I was not having fun

This is another reason why I do not want to do any bro splits - they were not fun for me. Very early on, I wanted to be strong. I do not know what appealed to me from strength training but I just knew that becoming the strongest I can be is something that I wanted badly.

With a bro split, I could not see that happening. I was doing more machine exercises than barbell compound exercises. I was not the biggest guy in the gym and when I first lifted weights, I did about average. I was not the strongest guy but I was also not the weakest. I did not put on muscle easily as some other athletes. At the same time, I was not a skinny kid who had to eat 3000+ calories just to gain 5 lbs. With an objective perspective, I was quite average in terms of building strength and size. And for me, I could not get away with just doing any random program in order to get results. I am sure you have read about many freak athletes that were able to bench press their bodyweight in their first gym session. Or squatted 225lbs for reps. Or deadlifts 405lbs for reps.

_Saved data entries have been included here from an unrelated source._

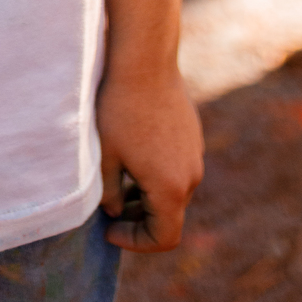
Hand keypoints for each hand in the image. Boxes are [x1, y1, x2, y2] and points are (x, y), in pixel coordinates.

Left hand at [97, 70, 202, 252]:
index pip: (164, 238)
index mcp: (171, 188)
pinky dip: (157, 172)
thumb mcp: (105, 155)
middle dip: (138, 218)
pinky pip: (176, 165)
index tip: (109, 229)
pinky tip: (132, 151)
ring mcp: (195, 153)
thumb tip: (115, 211)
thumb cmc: (120, 108)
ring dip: (147, 194)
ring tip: (117, 177)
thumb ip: (109, 192)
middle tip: (108, 207)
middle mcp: (191, 175)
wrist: (144, 60)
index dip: (136, 242)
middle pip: (168, 214)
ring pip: (172, 189)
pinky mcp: (193, 134)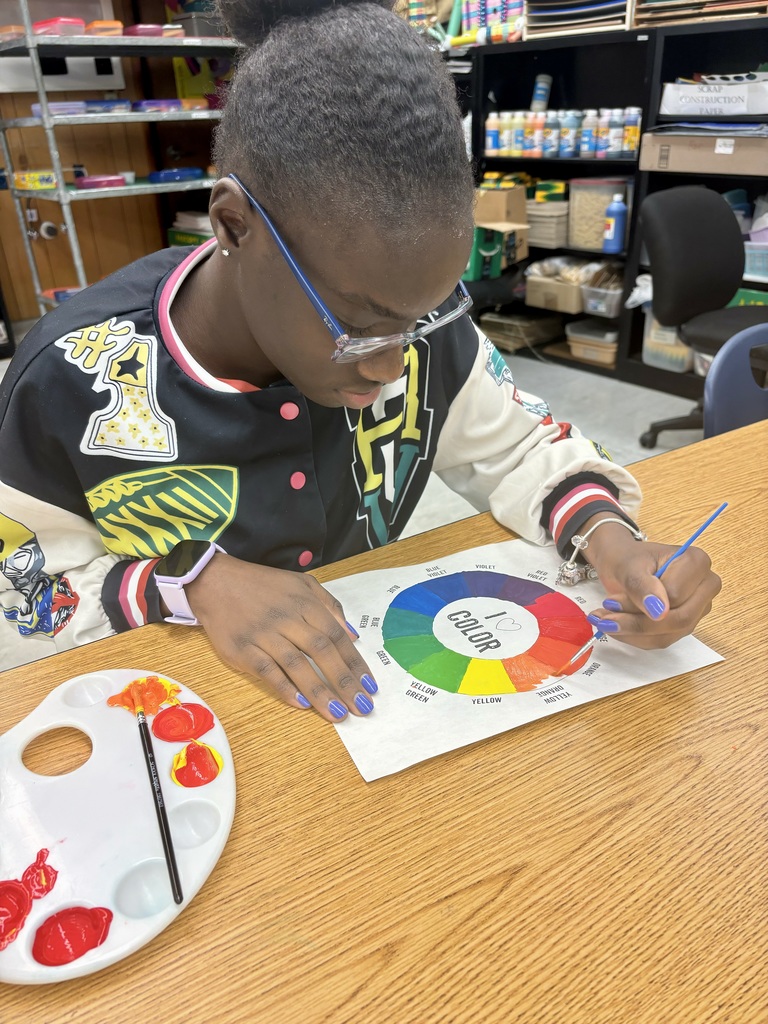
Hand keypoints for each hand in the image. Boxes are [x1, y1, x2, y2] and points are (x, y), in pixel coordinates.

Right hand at [184, 554, 376, 721]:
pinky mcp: (242, 649)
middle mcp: (287, 618)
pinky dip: (284, 687)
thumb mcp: (302, 584)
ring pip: (296, 665)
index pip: (336, 636)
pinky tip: (301, 704)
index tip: (370, 686)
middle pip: (321, 651)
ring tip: (337, 713)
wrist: (216, 582)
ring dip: (319, 691)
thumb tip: (354, 635)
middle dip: (343, 681)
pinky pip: (266, 671)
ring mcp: (264, 634)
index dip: (355, 662)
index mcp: (305, 603)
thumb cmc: (263, 586)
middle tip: (361, 706)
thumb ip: (330, 606)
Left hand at [579, 518, 721, 648]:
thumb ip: (642, 586)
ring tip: (605, 621)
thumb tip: (659, 612)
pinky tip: (617, 626)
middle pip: (679, 619)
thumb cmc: (626, 558)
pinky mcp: (685, 623)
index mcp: (696, 562)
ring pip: (670, 634)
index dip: (643, 603)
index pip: (675, 596)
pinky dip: (636, 637)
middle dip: (638, 623)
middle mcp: (705, 585)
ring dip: (633, 632)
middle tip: (604, 620)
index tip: (611, 602)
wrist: (621, 563)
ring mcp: (698, 607)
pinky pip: (663, 639)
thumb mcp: (628, 566)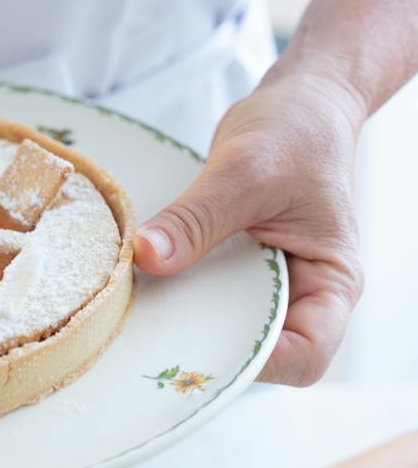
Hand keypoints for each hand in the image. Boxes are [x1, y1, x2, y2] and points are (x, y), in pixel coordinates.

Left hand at [132, 68, 365, 385]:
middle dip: (206, 348)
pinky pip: (205, 290)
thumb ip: (197, 218)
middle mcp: (302, 292)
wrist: (294, 105)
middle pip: (258, 349)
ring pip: (225, 323)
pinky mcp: (234, 264)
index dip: (256, 363)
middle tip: (147, 339)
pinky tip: (138, 282)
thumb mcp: (244, 172)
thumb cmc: (292, 134)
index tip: (196, 342)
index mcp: (331, 282)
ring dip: (184, 319)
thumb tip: (147, 257)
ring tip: (135, 314)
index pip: (305, 355)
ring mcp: (267, 280)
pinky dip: (175, 289)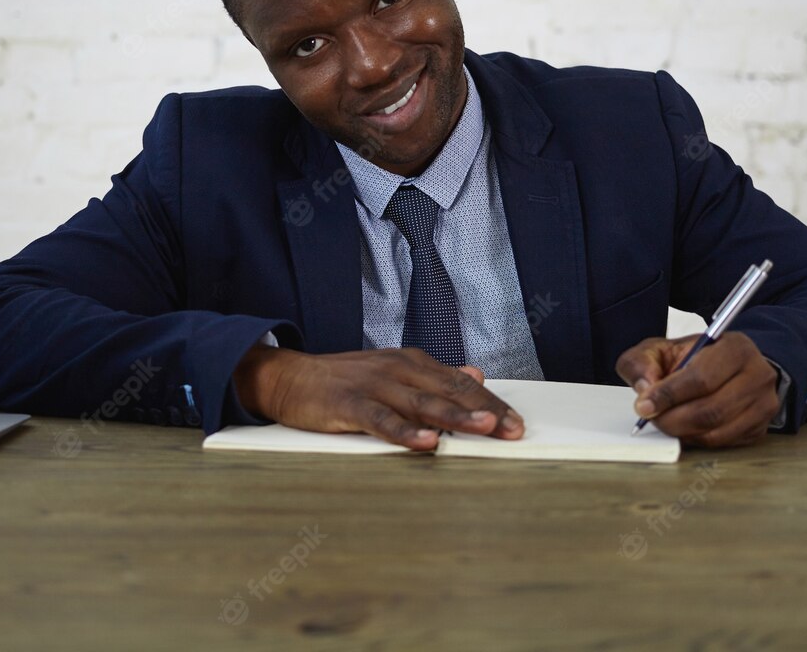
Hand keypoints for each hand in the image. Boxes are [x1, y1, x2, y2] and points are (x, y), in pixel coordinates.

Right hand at [232, 346, 524, 450]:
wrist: (290, 377)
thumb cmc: (345, 381)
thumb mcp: (395, 373)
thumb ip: (435, 378)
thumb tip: (476, 375)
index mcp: (413, 363)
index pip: (461, 384)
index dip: (491, 402)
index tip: (516, 422)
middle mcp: (399, 370)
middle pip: (450, 391)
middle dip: (485, 410)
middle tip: (513, 430)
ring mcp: (376, 386)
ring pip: (423, 404)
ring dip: (456, 416)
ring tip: (485, 427)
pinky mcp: (351, 404)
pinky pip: (383, 420)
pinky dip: (406, 432)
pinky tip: (427, 443)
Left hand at [615, 332, 779, 447]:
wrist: (726, 367)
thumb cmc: (693, 357)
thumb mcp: (662, 348)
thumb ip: (643, 361)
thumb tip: (644, 388)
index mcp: (736, 348)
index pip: (702, 378)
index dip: (669, 394)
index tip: (644, 405)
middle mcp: (758, 376)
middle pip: (711, 410)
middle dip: (672, 419)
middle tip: (651, 417)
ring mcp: (763, 405)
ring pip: (716, 431)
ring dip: (682, 431)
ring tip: (665, 420)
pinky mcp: (760, 428)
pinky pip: (723, 442)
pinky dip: (697, 440)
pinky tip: (684, 427)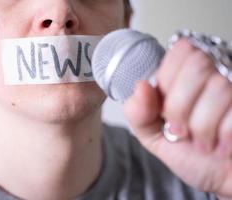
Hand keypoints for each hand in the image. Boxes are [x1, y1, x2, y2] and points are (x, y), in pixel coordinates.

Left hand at [124, 39, 231, 197]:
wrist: (226, 182)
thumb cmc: (194, 158)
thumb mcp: (155, 137)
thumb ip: (139, 114)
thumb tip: (141, 86)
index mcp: (189, 77)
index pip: (180, 51)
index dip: (168, 82)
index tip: (166, 108)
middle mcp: (218, 75)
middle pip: (197, 65)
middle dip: (181, 107)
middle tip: (181, 129)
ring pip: (218, 86)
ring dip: (203, 127)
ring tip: (203, 140)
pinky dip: (224, 136)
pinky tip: (223, 144)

Yeah, I was none of that. I had to work for all my PRs. And one thing was certain - if I was not laser-focused on achieving my goals, who else would care? My friends and family would not give a damn whether or not I continued to increase my strength or not. So, why not do a program that I enjoyed rather than just follow any buff dude from an online forum.

So, with some research, Starting Strength became my first strength training program. If you want to read my review of it, feel free to use the link above.

PPL split

As more lifters started to lift weights, new programming ideas emerged. Push/pull/legs is another popular program that is not quite a bro split but does represent some type of body part split. It is usually a 6 day a week program, where you perform each movement twice a week - two pushing days, two pulling days and two leg days. However, there are some people who can morph this program into a 3,4, or even 5 day program.

This is a typical PPL split for many lifters:

Training 3 days a week

  • Day 1: Push
  • Day 2: Rest
  • Day 3: Pull
  • Day 4: Rest
  • Day 5: Legs
  • Day 6: Rest
  • Day 7: Rest

Training 4 days a week

  • Day 1: Push
  • Day 2: Rest
  • Day 3: Pull
  • Day 4: Rest
  • Day 5: Legs
  • Day 6: Rest
  • Day 7: Push

Training 5 days a week

  • Day 1: Push
  • Day 2: Pull
  • Day 3: Rest
  • Day 4: Legs
  • Day 5: Rest
  • Day 6: Push
  • Day 7: Pull

Training 6 days a week

  • Day 1: Push
  • Day 2: Pull
  • Day 3: Legs
  • Day 4: Push
  • Day 5: Pull
  • Day 6: Legs
  • Day 7: Rest

What exercises to do for PPL splits?

This is one of the strengths of a PPL program. You have the freedom to choose which exercises you want to do. Normally, push and pull days are designed for you to work on your upper body. Without further ado, here are some exercises you can add to your PPL routine. Ideally, 5-6 exercises should be plenty. If you need more ideas about the best compound exercises to add to your program, that is linked above.

  • Push: Bench Press, Overhead press, Skullcrushers, Dumbbell Presses
  • Pull: Rows, Curls, Shrugs, Lat Pulldowns, Face Pulls, Reverse Flies
  • Legs: Squats, Deadlifts, Calf Raises, Leg Presses, Plyometrics, Glute-Ham Raise

Takeaways

In my opinion, a PPL split would be a much better substitute than a bro split. While I do not regret doing a bro split, I would have preferred to do a PPL split so that I can build both my size and strength. Your training does not need to bore you but it should help you get closer to your goals. Your main objective should be to find a program that fulfills both of your desires.